INPUT MATERIAL.

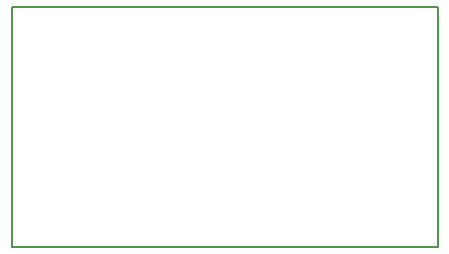
<source format=gbr>
G04 #@! TF.FileFunction,Profile,NP*
%FSLAX46Y46*%
G04 Gerber Fmt 4.6, Leading zero omitted, Abs format (unit mm)*
G04 Created by KiCad (PCBNEW 4.0.7) date 11/01/17 14:12:36*
%MOMM*%
%LPD*%
G01*
G04 APERTURE LIST*
%ADD10C,0.076200*%
%ADD11C,0.150000*%
G04 APERTURE END LIST*
D10*
D11*
X162560000Y-116840000D02*
X198628000Y-116840000D01*
X162560000Y-96520000D02*
X162560000Y-116840000D01*
X198628000Y-96520000D02*
X162560000Y-96520000D01*
X198628000Y-96520000D02*
X198628000Y-116840000D01*
M02*

</source>
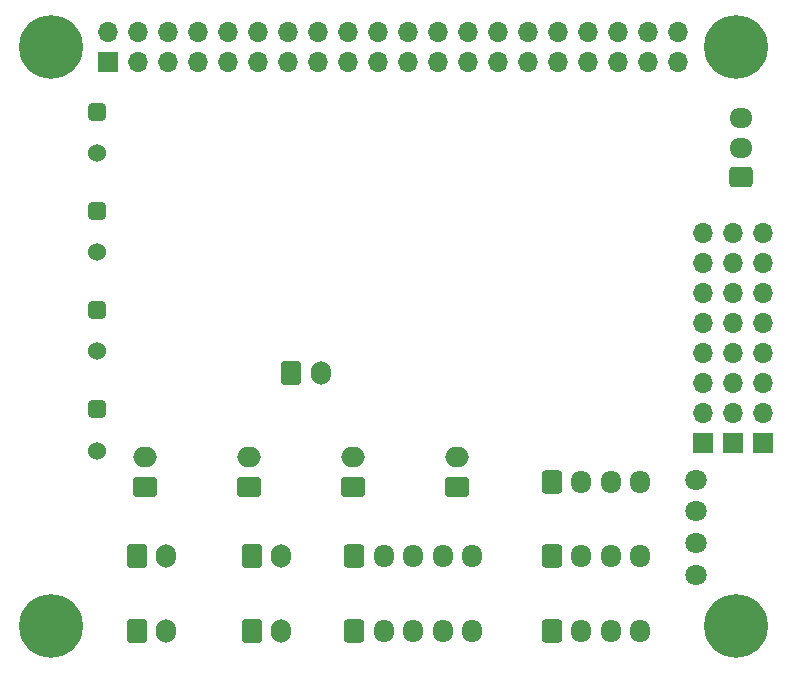
<source format=gbr>
%TF.GenerationSoftware,KiCad,Pcbnew,7.0.10-7.0.10~ubuntu22.04.1*%
%TF.CreationDate,2024-02-14T11:38:45+01:00*%
%TF.ProjectId,puissanceok,70756973-7361-46e6-9365-6f6b2e6b6963,rev?*%
%TF.SameCoordinates,Original*%
%TF.FileFunction,Soldermask,Bot*%
%TF.FilePolarity,Negative*%
%FSLAX46Y46*%
G04 Gerber Fmt 4.6, Leading zero omitted, Abs format (unit mm)*
G04 Created by KiCad (PCBNEW 7.0.10-7.0.10~ubuntu22.04.1) date 2024-02-14 11:38:45*
%MOMM*%
%LPD*%
G01*
G04 APERTURE LIST*
G04 Aperture macros list*
%AMRoundRect*
0 Rectangle with rounded corners*
0 $1 Rounding radius*
0 $2 $3 $4 $5 $6 $7 $8 $9 X,Y pos of 4 corners*
0 Add a 4 corners polygon primitive as box body*
4,1,4,$2,$3,$4,$5,$6,$7,$8,$9,$2,$3,0*
0 Add four circle primitives for the rounded corners*
1,1,$1+$1,$2,$3*
1,1,$1+$1,$4,$5*
1,1,$1+$1,$6,$7*
1,1,$1+$1,$8,$9*
0 Add four rect primitives between the rounded corners*
20,1,$1+$1,$2,$3,$4,$5,0*
20,1,$1+$1,$4,$5,$6,$7,0*
20,1,$1+$1,$6,$7,$8,$9,0*
20,1,$1+$1,$8,$9,$2,$3,0*%
G04 Aperture macros list end*
%ADD10C,0.800000*%
%ADD11C,5.400000*%
%ADD12RoundRect,0.250000X-0.600000X-0.750000X0.600000X-0.750000X0.600000X0.750000X-0.600000X0.750000X0*%
%ADD13O,1.700000X2.000000*%
%ADD14RoundRect,0.250000X-0.600000X-0.725000X0.600000X-0.725000X0.600000X0.725000X-0.600000X0.725000X0*%
%ADD15O,1.700000X1.950000*%
%ADD16R,1.700000X1.700000*%
%ADD17O,1.700000X1.700000*%
%ADD18C,1.800000*%
%ADD19RoundRect,0.381000X-0.381000X0.381000X-0.381000X-0.381000X0.381000X-0.381000X0.381000X0.381000X0*%
%ADD20C,1.524000*%
%ADD21RoundRect,0.250000X0.725000X-0.600000X0.725000X0.600000X-0.725000X0.600000X-0.725000X-0.600000X0*%
%ADD22O,1.950000X1.700000*%
%ADD23RoundRect,0.250000X0.750000X-0.600000X0.750000X0.600000X-0.750000X0.600000X-0.750000X-0.600000X0*%
%ADD24O,2.000000X1.700000*%
G04 APERTURE END LIST*
D10*
%TO.C,H102*%
X105975000Y-50000000D03*
X106568109Y-48568109D03*
X106568109Y-51431891D03*
X108000000Y-47975000D03*
D11*
X108000000Y-50000000D03*
D10*
X108000000Y-52025000D03*
X109431891Y-48568109D03*
X109431891Y-51431891D03*
X110025000Y-50000000D03*
%TD*%
D12*
%TO.C,J107*%
X57300000Y-99400000D03*
D13*
X59800000Y-99400000D03*
%TD*%
D14*
%TO.C,J114*%
X75700000Y-93100000D03*
D15*
X78200000Y-93100000D03*
X80700000Y-93100000D03*
X83200000Y-93100000D03*
X85700000Y-93100000D03*
%TD*%
D16*
%TO.C,J111*%
X110300000Y-83480000D03*
D17*
X110300000Y-80940000D03*
X110300000Y-78400000D03*
X110300000Y-75860000D03*
X110300000Y-73320000D03*
X110300000Y-70780000D03*
X110300000Y-68240000D03*
X110300000Y-65700000D03*
%TD*%
D12*
%TO.C,J108*%
X67000000Y-93100000D03*
D13*
X69500000Y-93100000D03*
%TD*%
D18*
%TO.C,TP104*%
X104600000Y-94700000D03*
%TD*%
D19*
%TO.C,J101*%
X53900000Y-63850000D03*
D20*
X53900000Y-67350000D03*
%TD*%
D14*
%TO.C,J115*%
X75700000Y-99400000D03*
D15*
X78200000Y-99400000D03*
X80700000Y-99400000D03*
X83200000Y-99400000D03*
X85700000Y-99400000D03*
%TD*%
D12*
%TO.C,J110*%
X70350000Y-77575000D03*
D13*
X72850000Y-77575000D03*
%TD*%
D14*
%TO.C,J801*%
X92400000Y-99400000D03*
D15*
X94900000Y-99400000D03*
X97400000Y-99400000D03*
X99900000Y-99400000D03*
%TD*%
D18*
%TO.C,TP103*%
X104600000Y-89300000D03*
%TD*%
D19*
%TO.C,J104*%
X53900000Y-80650000D03*
D20*
X53900000Y-84150000D03*
%TD*%
D10*
%TO.C,H104*%
X47975000Y-99000000D03*
X48568109Y-97568109D03*
X48568109Y-100431891D03*
X50000000Y-96975000D03*
D11*
X50000000Y-99000000D03*
D10*
X50000000Y-101025000D03*
X51431891Y-97568109D03*
X51431891Y-100431891D03*
X52025000Y-99000000D03*
%TD*%
D14*
%TO.C,J1101*%
X92400000Y-93100000D03*
D15*
X94900000Y-93100000D03*
X97400000Y-93100000D03*
X99900000Y-93100000D03*
%TD*%
D16*
%TO.C,J113*%
X105220000Y-83480000D03*
D17*
X105220000Y-80940000D03*
X105220000Y-78400000D03*
X105220000Y-75860000D03*
X105220000Y-73320000D03*
X105220000Y-70780000D03*
X105220000Y-68240000D03*
X105220000Y-65700000D03*
%TD*%
D21*
%TO.C,J901*%
X108400000Y-61000000D03*
D22*
X108400000Y-58500000D03*
X108400000Y-56000000D03*
%TD*%
D10*
%TO.C,H103*%
X105975000Y-99000000D03*
X106568109Y-97568109D03*
X106568109Y-100431891D03*
X108000000Y-96975000D03*
D11*
X108000000Y-99000000D03*
D10*
X108000000Y-101025000D03*
X109431891Y-97568109D03*
X109431891Y-100431891D03*
X110025000Y-99000000D03*
%TD*%
D14*
%TO.C,J1001*%
X92400000Y-86800000D03*
D15*
X94900000Y-86800000D03*
X97400000Y-86800000D03*
X99900000Y-86800000D03*
%TD*%
D19*
%TO.C,J103*%
X53900000Y-72250000D03*
D20*
X53900000Y-75750000D03*
%TD*%
D19*
%TO.C,J102*%
X53900000Y-55450000D03*
D20*
X53900000Y-58950000D03*
%TD*%
D23*
%TO.C,J701*%
X84400000Y-87200000D03*
D24*
X84400000Y-84700000D03*
%TD*%
D23*
%TO.C,J501*%
X75600000Y-87200000D03*
D24*
X75600000Y-84700000D03*
%TD*%
D18*
%TO.C,TP102*%
X104600000Y-92000000D03*
%TD*%
%TO.C,TP101*%
X104600000Y-86600000D03*
%TD*%
D23*
%TO.C,J201*%
X58000000Y-87200000D03*
D24*
X58000000Y-84700000D03*
%TD*%
D16*
%TO.C,J112*%
X107760000Y-83480000D03*
D17*
X107760000Y-80940000D03*
X107760000Y-78400000D03*
X107760000Y-75860000D03*
X107760000Y-73320000D03*
X107760000Y-70780000D03*
X107760000Y-68240000D03*
X107760000Y-65700000D03*
%TD*%
D10*
%TO.C,H101*%
X47975000Y-50000000D03*
X48568109Y-48568109D03*
X48568109Y-51431891D03*
X50000000Y-47975000D03*
D11*
X50000000Y-50000000D03*
D10*
X50000000Y-52025000D03*
X51431891Y-48568109D03*
X51431891Y-51431891D03*
X52025000Y-50000000D03*
%TD*%
D12*
%TO.C,J109*%
X67000000Y-99400000D03*
D13*
X69500000Y-99400000D03*
%TD*%
D12*
%TO.C,J106*%
X57300000Y-93100000D03*
D13*
X59800000Y-93100000D03*
%TD*%
D23*
%TO.C,J401*%
X66800000Y-87200000D03*
D24*
X66800000Y-84700000D03*
%TD*%
D16*
%TO.C,J105*%
X54870000Y-51270000D03*
D17*
X54870000Y-48730000D03*
X57410000Y-51270000D03*
X57410000Y-48730000D03*
X59950000Y-51270000D03*
X59950000Y-48730000D03*
X62490000Y-51270000D03*
X62490000Y-48730000D03*
X65030000Y-51270000D03*
X65030000Y-48730000D03*
X67570000Y-51270000D03*
X67570000Y-48730000D03*
X70110000Y-51270000D03*
X70110000Y-48730000D03*
X72650000Y-51270000D03*
X72650000Y-48730000D03*
X75190000Y-51270000D03*
X75190000Y-48730000D03*
X77730000Y-51270000D03*
X77730000Y-48730000D03*
X80270000Y-51270000D03*
X80270000Y-48730000D03*
X82810000Y-51270000D03*
X82810000Y-48730000D03*
X85350000Y-51270000D03*
X85350000Y-48730000D03*
X87890000Y-51270000D03*
X87890000Y-48730000D03*
X90430000Y-51270000D03*
X90430000Y-48730000D03*
X92970000Y-51270000D03*
X92970000Y-48730000D03*
X95510000Y-51270000D03*
X95510000Y-48730000D03*
X98050000Y-51270000D03*
X98050000Y-48730000D03*
X100590000Y-51270000D03*
X100590000Y-48730000D03*
X103130000Y-51270000D03*
X103130000Y-48730000D03*
%TD*%
M02*

</source>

BRIEF. Only the lines from the start of the material to the line with "20,1,$1+$1,$4,$5,$6,$7,0*", inclusive, belong in the answer, printed exactly and free of pictures.

ANSWER AREA.
<source format=gbr>
G04 #@! TF.FileFunction,Profile,NP*
%FSLAX46Y46*%
G04 Gerber Fmt 4.6, Leading zero omitted, Abs format (unit mm)*
G04 Created by KiCad (PCBNEW 4.0.7) date 11/01/17 14:12:36*
%MOMM*%
%LPD*%
G01*
G04 APERTURE LIST*
%ADD10C,0.076200*%
%ADD11C,0.150000*%
G04 APERTURE END LIST*
D10*
D11*
X162560000Y-116840000D02*
X198628000Y-116840000D01*
X162560000Y-96520000D02*
X162560000Y-116840000D01*
X198628000Y-96520000D02*
X162560000Y-96520000D01*
X198628000Y-96520000D02*
X198628000Y-116840000D01*
M02*

</source>
<source format=gbr>
%TF.GenerationSoftware,KiCad,Pcbnew,7.0.10-7.0.10~ubuntu22.04.1*%
%TF.CreationDate,2024-02-14T11:38:45+01:00*%
%TF.ProjectId,puissanceok,70756973-7361-46e6-9365-6f6b2e6b6963,rev?*%
%TF.SameCoordinates,Original*%
%TF.FileFunction,Soldermask,Bot*%
%TF.FilePolarity,Negative*%
%FSLAX46Y46*%
G04 Gerber Fmt 4.6, Leading zero omitted, Abs format (unit mm)*
G04 Created by KiCad (PCBNEW 7.0.10-7.0.10~ubuntu22.04.1) date 2024-02-14 11:38:45*
%MOMM*%
%LPD*%
G01*
G04 APERTURE LIST*
G04 Aperture macros list*
%AMRoundRect*
0 Rectangle with rounded corners*
0 $1 Rounding radius*
0 $2 $3 $4 $5 $6 $7 $8 $9 X,Y pos of 4 corners*
0 Add a 4 corners polygon primitive as box body*
4,1,4,$2,$3,$4,$5,$6,$7,$8,$9,$2,$3,0*
0 Add four circle primitives for the rounded corners*
1,1,$1+$1,$2,$3*
1,1,$1+$1,$4,$5*
1,1,$1+$1,$6,$7*
1,1,$1+$1,$8,$9*
0 Add four rect primitives between the rounded corners*
20,1,$1+$1,$2,$3,$4,$5,0*
20,1,$1+$1,$4,$5,$6,$7,0*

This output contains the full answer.